Try it: In how many lines of these records does the word "worn" appear? Give the number by itself.

Material shown:
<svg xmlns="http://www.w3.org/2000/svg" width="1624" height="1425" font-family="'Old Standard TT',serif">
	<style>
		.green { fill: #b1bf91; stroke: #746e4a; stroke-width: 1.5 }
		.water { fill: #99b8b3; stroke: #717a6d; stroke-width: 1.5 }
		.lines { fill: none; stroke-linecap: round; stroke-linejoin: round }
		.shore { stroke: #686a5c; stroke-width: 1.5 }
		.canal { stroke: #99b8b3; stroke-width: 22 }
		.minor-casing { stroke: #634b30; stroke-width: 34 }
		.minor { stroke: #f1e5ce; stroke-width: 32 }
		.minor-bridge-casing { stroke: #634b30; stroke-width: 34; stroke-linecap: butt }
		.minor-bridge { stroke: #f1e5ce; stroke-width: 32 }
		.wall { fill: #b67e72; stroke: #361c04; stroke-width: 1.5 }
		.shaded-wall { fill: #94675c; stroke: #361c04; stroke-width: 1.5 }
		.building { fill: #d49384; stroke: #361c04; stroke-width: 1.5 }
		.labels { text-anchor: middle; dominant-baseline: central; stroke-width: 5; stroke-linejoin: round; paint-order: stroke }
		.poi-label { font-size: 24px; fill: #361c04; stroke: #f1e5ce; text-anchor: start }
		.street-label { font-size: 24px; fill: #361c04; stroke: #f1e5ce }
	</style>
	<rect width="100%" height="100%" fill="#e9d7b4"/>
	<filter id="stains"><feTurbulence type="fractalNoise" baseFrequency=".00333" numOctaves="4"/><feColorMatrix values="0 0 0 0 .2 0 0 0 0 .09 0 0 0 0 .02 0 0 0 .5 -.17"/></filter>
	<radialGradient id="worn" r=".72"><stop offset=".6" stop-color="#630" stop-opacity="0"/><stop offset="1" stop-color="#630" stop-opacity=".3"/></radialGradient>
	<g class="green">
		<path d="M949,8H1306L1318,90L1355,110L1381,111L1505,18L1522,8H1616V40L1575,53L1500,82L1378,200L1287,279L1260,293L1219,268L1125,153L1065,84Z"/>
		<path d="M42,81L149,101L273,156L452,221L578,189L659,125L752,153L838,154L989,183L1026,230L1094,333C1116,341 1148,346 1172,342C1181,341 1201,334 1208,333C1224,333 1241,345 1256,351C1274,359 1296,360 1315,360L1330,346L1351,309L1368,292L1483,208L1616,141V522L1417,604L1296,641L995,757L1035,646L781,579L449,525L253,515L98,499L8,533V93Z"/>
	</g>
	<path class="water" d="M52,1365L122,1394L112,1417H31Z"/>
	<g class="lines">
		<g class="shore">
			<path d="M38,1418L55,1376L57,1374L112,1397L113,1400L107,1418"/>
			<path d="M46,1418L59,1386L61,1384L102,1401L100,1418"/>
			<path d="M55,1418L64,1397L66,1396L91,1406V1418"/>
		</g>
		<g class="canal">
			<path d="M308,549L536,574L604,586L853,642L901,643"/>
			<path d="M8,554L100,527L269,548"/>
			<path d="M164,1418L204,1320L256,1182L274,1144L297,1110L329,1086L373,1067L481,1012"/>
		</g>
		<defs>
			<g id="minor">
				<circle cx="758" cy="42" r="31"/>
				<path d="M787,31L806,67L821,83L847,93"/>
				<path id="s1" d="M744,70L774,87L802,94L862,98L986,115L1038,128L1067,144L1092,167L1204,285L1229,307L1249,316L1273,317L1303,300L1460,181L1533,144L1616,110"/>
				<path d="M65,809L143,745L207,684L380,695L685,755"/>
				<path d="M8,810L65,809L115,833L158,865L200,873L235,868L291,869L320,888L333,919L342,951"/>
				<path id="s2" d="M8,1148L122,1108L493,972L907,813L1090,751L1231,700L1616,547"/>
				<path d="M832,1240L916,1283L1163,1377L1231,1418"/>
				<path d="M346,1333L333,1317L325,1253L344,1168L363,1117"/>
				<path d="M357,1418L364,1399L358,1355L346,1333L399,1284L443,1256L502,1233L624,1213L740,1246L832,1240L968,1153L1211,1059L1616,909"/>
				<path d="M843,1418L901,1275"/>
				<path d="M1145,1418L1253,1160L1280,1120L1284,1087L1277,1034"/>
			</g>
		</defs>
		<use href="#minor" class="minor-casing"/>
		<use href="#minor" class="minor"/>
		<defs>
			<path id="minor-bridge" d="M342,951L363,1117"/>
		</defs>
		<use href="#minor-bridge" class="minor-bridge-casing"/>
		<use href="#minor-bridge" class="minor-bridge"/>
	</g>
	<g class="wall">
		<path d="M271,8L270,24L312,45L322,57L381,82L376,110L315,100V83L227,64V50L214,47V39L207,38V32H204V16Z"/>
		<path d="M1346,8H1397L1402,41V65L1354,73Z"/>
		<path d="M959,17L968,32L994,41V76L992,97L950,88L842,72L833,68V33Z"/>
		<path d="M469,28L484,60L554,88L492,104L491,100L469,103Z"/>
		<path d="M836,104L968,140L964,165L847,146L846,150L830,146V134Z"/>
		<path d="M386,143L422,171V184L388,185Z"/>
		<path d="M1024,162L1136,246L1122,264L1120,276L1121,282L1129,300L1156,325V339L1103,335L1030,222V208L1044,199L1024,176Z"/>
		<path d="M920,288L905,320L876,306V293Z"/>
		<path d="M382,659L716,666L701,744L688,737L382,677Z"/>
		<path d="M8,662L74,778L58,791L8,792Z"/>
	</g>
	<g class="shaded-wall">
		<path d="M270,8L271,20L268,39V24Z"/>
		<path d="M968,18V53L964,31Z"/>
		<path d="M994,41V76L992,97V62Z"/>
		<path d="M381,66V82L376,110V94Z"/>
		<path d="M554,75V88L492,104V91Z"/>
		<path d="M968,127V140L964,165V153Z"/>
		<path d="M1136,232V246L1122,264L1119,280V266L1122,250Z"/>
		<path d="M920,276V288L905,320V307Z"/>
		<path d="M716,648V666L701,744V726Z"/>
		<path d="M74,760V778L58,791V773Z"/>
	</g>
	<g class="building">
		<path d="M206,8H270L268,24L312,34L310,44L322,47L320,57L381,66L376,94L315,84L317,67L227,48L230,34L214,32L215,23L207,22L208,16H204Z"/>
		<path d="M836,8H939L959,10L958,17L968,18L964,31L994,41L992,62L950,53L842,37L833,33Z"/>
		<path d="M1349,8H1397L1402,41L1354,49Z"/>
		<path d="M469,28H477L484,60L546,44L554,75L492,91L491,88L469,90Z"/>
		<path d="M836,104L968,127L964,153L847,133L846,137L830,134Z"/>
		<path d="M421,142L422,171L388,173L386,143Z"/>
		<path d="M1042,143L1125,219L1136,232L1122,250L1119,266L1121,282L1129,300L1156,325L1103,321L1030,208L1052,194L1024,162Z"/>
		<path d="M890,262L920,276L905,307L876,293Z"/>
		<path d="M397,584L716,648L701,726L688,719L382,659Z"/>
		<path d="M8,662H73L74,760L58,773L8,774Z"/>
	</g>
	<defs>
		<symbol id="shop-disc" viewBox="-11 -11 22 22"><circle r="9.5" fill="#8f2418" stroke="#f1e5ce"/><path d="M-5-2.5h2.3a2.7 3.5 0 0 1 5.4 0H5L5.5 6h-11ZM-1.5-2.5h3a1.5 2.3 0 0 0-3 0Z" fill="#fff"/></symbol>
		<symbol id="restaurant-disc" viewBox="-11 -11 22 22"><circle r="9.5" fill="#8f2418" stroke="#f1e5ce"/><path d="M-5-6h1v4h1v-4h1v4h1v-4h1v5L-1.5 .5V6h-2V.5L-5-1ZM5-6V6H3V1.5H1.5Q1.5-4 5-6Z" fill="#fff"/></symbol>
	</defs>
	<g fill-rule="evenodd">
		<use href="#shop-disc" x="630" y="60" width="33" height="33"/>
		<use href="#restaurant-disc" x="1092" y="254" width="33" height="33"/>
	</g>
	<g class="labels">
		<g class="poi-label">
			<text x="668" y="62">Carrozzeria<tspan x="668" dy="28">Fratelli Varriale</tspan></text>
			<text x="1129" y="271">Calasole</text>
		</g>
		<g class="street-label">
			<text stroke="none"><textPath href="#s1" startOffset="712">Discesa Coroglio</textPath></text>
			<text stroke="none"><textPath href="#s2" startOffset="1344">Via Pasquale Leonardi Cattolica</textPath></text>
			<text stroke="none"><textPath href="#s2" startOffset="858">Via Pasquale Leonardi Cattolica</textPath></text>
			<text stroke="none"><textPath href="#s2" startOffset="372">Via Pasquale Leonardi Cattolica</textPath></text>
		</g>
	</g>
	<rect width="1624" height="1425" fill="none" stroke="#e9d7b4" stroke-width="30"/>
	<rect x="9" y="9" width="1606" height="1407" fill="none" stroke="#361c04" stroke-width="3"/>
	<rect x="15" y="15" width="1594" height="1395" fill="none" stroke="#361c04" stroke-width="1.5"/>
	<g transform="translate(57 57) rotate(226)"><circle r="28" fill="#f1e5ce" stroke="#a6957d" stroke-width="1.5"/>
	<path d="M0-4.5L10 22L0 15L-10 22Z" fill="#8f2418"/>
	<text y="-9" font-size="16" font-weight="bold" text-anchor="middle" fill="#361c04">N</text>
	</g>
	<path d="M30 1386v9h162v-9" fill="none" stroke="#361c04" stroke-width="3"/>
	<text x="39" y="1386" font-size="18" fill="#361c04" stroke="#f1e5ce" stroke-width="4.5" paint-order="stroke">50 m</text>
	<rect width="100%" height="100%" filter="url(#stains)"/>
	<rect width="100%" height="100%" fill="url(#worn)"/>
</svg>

Solution to this exercise: 2